INSTRUCTION: Please copy the rows below word for word, from the first line up to and including the line with "country: Venezuela".

(Stored entries)
· · · ·

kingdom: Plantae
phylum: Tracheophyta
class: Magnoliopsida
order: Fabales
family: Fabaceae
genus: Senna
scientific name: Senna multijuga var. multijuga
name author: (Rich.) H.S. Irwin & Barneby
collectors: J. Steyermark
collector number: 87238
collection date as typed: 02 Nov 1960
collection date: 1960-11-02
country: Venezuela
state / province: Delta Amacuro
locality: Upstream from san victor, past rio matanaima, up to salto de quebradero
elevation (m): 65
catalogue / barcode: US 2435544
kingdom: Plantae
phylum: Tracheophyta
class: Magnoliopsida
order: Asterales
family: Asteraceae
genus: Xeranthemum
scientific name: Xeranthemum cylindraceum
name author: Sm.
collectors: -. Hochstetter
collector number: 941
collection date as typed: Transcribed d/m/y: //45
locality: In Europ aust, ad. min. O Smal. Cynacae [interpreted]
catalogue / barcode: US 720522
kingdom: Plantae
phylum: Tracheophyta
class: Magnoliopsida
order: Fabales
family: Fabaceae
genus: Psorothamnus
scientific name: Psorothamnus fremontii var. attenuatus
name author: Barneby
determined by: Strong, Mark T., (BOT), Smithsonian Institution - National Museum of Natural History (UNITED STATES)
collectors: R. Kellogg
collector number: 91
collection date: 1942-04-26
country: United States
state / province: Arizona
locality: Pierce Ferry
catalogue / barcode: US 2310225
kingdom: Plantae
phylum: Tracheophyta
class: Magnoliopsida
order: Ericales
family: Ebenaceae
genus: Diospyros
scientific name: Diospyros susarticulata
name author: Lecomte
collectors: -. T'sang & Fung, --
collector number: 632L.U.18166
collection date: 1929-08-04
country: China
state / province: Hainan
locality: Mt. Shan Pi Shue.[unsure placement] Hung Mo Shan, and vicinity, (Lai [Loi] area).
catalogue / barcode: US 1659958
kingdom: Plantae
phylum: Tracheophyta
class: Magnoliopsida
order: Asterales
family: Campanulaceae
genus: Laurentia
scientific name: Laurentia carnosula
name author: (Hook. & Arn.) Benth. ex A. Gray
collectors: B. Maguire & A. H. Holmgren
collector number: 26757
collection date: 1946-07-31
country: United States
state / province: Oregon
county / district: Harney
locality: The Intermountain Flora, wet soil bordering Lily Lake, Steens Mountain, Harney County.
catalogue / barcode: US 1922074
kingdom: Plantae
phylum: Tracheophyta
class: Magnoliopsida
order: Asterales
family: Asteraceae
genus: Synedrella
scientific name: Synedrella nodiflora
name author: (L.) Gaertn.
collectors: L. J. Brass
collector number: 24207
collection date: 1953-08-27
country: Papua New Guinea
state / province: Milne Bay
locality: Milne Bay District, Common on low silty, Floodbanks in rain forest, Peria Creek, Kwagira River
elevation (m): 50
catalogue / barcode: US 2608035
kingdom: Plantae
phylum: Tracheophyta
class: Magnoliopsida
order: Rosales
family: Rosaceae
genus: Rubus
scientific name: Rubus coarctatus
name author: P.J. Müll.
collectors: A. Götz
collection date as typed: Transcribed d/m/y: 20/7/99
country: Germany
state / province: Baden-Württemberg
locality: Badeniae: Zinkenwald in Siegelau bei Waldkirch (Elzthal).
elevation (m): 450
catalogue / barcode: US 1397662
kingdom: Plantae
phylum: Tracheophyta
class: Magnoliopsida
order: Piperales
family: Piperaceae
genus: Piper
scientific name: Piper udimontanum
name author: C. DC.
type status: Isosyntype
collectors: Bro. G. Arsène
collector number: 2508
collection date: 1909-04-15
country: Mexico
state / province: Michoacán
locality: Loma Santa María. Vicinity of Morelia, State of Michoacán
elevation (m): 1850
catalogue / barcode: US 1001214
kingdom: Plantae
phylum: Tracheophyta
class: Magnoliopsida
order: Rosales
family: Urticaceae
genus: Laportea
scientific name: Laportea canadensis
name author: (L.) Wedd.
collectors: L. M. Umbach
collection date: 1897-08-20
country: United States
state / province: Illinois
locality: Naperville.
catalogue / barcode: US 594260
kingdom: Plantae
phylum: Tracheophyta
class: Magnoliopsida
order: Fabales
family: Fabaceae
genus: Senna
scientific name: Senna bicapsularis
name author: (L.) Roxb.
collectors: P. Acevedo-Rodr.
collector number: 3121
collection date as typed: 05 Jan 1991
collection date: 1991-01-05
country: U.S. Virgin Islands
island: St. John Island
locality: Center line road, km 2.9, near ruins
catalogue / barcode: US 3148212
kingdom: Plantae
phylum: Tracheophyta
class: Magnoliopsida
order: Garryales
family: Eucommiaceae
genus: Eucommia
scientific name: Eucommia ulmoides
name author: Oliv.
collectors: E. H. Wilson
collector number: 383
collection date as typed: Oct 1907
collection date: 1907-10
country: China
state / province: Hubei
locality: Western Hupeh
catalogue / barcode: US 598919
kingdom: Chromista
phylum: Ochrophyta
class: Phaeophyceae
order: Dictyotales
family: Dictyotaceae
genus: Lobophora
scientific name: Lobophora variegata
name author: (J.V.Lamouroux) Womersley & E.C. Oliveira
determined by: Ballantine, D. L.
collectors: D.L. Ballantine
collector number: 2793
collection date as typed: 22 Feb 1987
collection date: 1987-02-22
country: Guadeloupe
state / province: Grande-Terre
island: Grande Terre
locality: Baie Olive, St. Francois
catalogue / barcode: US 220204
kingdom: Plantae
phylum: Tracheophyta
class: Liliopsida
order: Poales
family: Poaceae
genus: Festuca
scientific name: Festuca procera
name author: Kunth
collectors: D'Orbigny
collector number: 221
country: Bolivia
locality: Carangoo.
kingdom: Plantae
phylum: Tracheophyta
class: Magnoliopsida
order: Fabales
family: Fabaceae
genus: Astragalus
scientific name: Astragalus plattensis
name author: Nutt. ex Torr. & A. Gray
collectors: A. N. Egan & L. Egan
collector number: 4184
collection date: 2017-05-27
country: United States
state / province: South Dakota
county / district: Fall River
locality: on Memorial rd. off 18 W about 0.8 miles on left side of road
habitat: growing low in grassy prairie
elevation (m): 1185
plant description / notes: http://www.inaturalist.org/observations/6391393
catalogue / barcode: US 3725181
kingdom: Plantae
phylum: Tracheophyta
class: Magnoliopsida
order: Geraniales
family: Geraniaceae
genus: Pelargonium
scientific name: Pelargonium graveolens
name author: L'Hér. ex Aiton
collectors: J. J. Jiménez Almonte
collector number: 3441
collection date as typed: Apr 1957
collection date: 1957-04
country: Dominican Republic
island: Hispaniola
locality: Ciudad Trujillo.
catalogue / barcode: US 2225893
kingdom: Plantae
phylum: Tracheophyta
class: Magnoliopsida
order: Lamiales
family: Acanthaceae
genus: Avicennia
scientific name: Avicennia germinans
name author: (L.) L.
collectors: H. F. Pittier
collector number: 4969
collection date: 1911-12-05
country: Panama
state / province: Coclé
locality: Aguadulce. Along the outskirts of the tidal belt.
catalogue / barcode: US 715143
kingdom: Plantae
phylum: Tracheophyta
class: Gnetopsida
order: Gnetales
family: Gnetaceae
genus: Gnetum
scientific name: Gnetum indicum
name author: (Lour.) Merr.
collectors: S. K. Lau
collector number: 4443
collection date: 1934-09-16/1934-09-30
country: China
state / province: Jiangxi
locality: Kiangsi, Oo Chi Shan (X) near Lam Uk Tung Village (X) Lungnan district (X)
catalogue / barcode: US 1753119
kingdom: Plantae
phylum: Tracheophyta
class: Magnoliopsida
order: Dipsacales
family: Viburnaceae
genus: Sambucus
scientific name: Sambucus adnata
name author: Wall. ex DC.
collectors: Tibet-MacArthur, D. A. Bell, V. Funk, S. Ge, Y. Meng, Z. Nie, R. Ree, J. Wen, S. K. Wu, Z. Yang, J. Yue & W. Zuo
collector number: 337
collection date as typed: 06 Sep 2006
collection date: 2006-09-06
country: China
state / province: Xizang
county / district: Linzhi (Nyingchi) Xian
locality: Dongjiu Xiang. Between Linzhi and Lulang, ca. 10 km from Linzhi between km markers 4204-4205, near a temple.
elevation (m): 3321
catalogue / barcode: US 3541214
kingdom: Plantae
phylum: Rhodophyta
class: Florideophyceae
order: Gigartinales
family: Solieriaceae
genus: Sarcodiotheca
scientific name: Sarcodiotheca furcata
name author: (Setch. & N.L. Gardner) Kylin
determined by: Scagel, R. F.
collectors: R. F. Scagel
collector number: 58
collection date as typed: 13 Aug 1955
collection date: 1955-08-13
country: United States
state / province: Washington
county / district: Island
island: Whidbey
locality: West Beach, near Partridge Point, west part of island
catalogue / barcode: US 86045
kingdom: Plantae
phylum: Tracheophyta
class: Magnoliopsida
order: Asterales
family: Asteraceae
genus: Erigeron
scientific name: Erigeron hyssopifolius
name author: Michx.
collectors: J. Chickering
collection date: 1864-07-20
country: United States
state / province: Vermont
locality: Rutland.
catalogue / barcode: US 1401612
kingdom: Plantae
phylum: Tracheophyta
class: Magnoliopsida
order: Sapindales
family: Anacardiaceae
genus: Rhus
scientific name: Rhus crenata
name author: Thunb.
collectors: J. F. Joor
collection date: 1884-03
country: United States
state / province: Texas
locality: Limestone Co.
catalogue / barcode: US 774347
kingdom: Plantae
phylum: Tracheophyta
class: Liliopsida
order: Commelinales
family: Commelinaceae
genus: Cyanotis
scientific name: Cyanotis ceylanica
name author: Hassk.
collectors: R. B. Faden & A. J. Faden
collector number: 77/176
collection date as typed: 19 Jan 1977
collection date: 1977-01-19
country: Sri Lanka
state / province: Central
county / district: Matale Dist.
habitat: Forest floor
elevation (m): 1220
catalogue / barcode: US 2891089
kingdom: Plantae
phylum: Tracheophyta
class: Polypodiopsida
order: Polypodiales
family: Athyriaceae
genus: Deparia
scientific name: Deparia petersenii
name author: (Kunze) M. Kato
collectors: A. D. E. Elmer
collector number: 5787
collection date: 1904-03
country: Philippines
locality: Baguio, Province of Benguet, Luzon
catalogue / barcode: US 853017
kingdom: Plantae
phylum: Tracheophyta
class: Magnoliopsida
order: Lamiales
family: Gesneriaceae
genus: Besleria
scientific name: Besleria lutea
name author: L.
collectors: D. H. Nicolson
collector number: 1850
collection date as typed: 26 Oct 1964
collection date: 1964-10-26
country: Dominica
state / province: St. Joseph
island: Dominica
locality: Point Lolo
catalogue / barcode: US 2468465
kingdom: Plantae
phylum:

· · · ·

RESPONSE FOR THIS EXERCISE:
kingdom: Plantae
phylum: Tracheophyta
class: Magnoliopsida
order: Fabales
family: Fabaceae
genus: Senna
scientific name: Senna multijuga var. multijuga
name author: (Rich.) H.S. Irwin & Barneby
collectors: J. Steyermark
collector number: 87238
collection date as typed: 02 Nov 1960
collection date: 1960-11-02
country: Venezuela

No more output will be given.